==== EXTRACT PROVIDED
Fees for retirement products, also known as pension products, were assessed by reviewing the fees members would pay if they had $100,000 and $500,000 in their account.
The best-value super product for young people is the best product when we look at the returns people in their 20s would have received taking into account the fees that hit their lower account balance.
To be eligible for the Money awards, a superannuation product must be public offer and be AAA-rated by Rainmaker Information.
Managed funds and exchange traded products
When choosing which managed funds or exchange traded products (ETP) to invest with, investors are looking not just for funds that scored the highest investment returns but also managed their investment risks.
This includes an assessment of which managed funds most protect your capital.
This multi-phase process requires Rainmaker to identify such factors as how much their performance changed month to month, how much and how often it went down versus up compared with the market and its peers, and study which ones get the highest returns per unit of risk.
This review was done over the short, medium and long term to June 30, 2021. The best investment managers or ETP providers are those that have the most funds shortlisted in the most major categories.
Money and Rainmaker's banking products research partner, InfoChoice, monitor thousands of products offered through almost 150 banks and non-bank providers.
Term deposits (TD) were assessed according to which paid the highest interest rates. Short-term TDs were assessed on rates paid for terms shorter than 12 months. Long-term TDs were assessed for terms longer than one year.
Credit cards were assessed by applying their annual interest rate to a revolving credit amount and adding the impact of fees. Many credit cards offer interest rate discounts that may span up to 18 months and may also charge a different annual fee in the first year, reverting to the standard annual fee in the second year. To assess these impacts, Rainmaker and InfoChoice looked at the costs over two years.
Home loans were assessed using the annual average percentage rate (AAPR) applicable over 25 years with an 80% loan valuation ratio (LVR). This was done over multiple categories, ranging from basic low-cost loans through to more flexible loans with redraw facilities, portability or splitting.
Three-year and five-year fixed-rate loans and home equity loans were also assessed. Personal loans covering unsecured general purpose, and car and debt consolidation were assessed using their AAPR applicable over five years.
Bank accounts were assessed using their interest rates, counting the impact of fees. But as many banking accounts no longer charge ATM or phone-banking fees and have greatly reduced monthly fees, comparing these accounts is less complex than it used to be.
========
- _WORK TASK A_: Alter the awards methodology text from "The best-value super" up to and including "by Rainmaker Information.", putting "an independent research firm" in place of "Rainmaker Information".
- _WORK TASK B_: According to the awards methodology, for what terms were short-term term deposits assessed?
The records are separate material, unrelated to the awards methodology.
==== RECORDED DATA
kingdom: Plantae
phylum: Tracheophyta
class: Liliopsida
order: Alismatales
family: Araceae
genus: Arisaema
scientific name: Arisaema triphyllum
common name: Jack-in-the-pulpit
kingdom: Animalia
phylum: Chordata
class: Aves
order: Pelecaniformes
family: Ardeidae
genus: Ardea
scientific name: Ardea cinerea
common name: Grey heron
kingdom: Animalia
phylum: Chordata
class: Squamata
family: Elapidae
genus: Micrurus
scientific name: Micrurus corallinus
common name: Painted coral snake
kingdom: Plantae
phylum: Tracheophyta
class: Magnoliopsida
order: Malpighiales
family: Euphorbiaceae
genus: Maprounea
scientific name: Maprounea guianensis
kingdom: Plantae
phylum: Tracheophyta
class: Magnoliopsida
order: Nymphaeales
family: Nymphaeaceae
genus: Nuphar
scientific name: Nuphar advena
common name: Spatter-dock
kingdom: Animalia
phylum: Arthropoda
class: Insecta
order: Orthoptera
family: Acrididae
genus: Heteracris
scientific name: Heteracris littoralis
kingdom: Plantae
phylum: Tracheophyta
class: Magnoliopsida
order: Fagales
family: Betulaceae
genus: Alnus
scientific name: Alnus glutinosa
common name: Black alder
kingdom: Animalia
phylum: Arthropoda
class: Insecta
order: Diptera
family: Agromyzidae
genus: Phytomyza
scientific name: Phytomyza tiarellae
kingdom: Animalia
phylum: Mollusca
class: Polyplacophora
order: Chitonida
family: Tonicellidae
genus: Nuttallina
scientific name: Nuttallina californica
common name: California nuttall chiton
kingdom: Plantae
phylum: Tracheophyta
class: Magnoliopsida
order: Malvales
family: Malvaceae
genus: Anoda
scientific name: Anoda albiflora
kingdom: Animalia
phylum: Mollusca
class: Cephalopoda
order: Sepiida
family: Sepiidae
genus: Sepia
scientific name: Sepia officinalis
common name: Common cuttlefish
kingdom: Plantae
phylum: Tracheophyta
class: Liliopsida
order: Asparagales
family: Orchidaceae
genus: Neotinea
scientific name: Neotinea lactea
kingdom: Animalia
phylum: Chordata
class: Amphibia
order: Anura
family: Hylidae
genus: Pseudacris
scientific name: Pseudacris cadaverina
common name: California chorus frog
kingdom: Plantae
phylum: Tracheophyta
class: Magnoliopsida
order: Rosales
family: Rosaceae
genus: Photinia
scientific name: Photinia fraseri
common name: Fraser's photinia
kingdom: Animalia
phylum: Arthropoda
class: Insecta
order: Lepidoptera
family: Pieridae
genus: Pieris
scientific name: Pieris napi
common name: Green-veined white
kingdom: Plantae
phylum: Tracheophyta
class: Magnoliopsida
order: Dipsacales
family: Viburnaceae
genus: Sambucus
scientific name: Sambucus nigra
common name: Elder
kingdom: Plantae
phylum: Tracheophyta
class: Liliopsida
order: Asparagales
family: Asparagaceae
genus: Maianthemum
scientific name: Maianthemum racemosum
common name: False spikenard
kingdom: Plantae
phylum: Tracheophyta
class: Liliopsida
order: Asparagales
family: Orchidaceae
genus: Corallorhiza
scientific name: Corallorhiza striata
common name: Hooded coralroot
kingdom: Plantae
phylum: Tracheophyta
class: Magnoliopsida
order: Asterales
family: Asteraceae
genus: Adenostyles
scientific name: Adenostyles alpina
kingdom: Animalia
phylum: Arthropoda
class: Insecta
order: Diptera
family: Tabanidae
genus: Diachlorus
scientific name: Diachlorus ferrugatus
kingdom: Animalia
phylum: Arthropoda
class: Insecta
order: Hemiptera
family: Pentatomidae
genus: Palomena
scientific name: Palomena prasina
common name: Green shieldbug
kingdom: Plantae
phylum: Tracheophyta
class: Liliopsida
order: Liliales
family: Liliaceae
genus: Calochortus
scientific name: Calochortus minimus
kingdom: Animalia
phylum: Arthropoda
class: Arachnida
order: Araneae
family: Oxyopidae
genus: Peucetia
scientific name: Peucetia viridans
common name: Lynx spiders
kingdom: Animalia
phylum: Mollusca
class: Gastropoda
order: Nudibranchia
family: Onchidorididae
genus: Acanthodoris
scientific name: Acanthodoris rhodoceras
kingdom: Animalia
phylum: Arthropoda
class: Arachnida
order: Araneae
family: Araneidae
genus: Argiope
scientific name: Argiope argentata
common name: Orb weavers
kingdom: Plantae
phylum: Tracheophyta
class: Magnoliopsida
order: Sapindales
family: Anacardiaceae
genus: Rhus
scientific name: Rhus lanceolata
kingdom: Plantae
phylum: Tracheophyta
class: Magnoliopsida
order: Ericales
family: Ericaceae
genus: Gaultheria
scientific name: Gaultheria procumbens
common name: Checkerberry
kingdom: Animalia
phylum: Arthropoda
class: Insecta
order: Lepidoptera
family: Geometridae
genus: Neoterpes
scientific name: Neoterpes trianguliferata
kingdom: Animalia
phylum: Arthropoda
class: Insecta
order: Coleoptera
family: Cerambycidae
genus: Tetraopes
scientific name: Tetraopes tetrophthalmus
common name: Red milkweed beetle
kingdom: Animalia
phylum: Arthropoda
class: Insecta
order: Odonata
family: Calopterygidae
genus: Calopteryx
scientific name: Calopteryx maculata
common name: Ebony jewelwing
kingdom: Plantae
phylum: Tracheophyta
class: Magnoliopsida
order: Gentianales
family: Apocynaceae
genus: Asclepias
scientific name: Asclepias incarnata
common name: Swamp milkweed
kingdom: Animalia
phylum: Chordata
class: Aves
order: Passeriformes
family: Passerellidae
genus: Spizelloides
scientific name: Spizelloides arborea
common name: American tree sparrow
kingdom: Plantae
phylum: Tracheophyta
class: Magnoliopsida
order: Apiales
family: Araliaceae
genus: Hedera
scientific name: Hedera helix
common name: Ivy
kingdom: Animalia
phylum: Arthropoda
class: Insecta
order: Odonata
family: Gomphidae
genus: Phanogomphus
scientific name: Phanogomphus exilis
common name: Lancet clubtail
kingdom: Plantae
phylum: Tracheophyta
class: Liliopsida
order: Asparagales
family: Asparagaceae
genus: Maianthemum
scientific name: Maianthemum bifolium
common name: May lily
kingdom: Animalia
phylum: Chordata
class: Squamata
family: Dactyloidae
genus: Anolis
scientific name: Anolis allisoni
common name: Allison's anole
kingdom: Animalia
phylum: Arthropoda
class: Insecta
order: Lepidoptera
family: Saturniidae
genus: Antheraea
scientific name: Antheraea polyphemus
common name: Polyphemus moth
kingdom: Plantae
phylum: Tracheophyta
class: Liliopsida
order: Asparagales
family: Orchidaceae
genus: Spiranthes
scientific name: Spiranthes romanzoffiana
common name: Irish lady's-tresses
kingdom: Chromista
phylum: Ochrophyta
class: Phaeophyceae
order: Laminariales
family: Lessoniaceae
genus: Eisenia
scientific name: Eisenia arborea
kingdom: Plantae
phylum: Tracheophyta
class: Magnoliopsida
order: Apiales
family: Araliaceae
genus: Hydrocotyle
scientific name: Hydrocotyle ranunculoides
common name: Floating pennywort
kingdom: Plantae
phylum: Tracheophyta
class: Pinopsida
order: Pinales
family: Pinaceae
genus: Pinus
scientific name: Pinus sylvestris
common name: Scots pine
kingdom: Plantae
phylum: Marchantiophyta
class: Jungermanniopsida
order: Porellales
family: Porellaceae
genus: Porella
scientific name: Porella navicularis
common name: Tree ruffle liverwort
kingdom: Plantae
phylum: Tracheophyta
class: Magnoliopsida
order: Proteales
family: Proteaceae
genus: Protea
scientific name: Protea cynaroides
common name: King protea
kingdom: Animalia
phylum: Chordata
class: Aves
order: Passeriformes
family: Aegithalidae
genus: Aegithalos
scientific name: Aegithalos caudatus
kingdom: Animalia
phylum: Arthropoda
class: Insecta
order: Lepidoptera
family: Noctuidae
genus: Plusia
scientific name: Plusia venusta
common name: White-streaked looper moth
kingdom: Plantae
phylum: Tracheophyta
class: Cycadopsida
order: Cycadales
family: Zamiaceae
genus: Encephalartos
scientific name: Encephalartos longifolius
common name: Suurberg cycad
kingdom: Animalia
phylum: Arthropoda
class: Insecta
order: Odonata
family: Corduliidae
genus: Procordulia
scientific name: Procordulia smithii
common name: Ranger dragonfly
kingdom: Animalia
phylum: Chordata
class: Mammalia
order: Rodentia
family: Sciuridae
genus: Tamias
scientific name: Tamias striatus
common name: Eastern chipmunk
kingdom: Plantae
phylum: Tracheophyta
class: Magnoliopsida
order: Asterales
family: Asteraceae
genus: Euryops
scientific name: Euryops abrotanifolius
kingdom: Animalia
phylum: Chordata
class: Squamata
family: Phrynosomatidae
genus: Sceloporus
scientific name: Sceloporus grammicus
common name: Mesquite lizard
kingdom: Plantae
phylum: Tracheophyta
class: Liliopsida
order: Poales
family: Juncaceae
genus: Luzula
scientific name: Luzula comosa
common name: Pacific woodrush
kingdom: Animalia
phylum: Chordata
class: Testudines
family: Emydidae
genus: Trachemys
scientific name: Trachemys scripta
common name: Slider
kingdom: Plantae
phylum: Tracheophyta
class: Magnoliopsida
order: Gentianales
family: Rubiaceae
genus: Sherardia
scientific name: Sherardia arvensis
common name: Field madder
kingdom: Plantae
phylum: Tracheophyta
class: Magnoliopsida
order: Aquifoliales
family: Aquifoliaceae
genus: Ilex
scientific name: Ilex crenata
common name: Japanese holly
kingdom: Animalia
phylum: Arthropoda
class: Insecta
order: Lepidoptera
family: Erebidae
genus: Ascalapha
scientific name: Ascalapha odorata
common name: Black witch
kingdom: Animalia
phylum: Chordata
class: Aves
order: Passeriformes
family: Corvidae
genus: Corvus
========
- _TASK SOLUTION A_:
The best-value super product for young people is the best product when we look at the returns people in their 20s would have received taking into account the fees that hit their lower account balance.
To be eligible for the Money awards, a superannuation product must be public offer and be AAA-rated by an independent research firm.

- _TASK SOLUTION B_: Terms shorter than 12 months.